Wow, I don't think I could have ever imagined the process being so long, it's amazing to hear how it develops. Once ready, how do you market/promote your work?
I have a web site for both my writer name and my illustration name. I blog on both sites. I have a Facebook, LiveJournal and Twitter account. I talk about illustrating, writing and such on those places. In addition, I arrange speaking engagements and book signings for a book’s release.
How do you choose the projects that you are going to work on?
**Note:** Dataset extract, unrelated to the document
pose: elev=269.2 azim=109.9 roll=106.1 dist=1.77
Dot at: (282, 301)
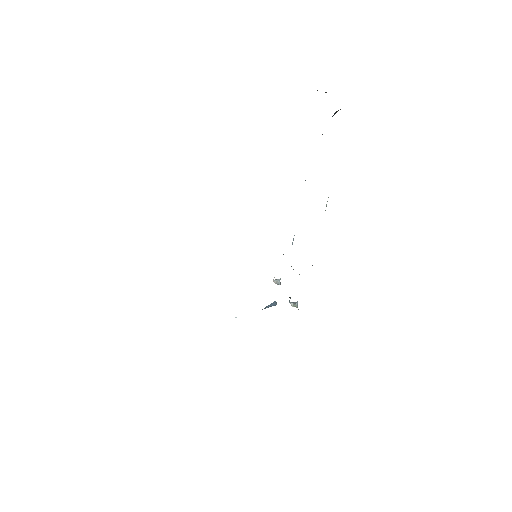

At this point in my career, I don’t have a lot of choice on the projects I am offered. If a job looks legitimate and profitable, I’ll usually accept it. I get a lot of emails from people wanting to hire me to illustrate their stories, so far, none of those have panned out. Most people have no idea how long it takes to illustrate a picture book. Many new writers are also under the impression they need to have their story illustrated before they submit their manuscript to a publishing house. When I tell them the publisher will pick an illustrator if they buy the book, they are usually very happy to hear that.
What was one of your favorite assignments?
My favorite assignment is always the one I’ve just finished, right now, I am really excited about Smoky and the Feast of Mabon.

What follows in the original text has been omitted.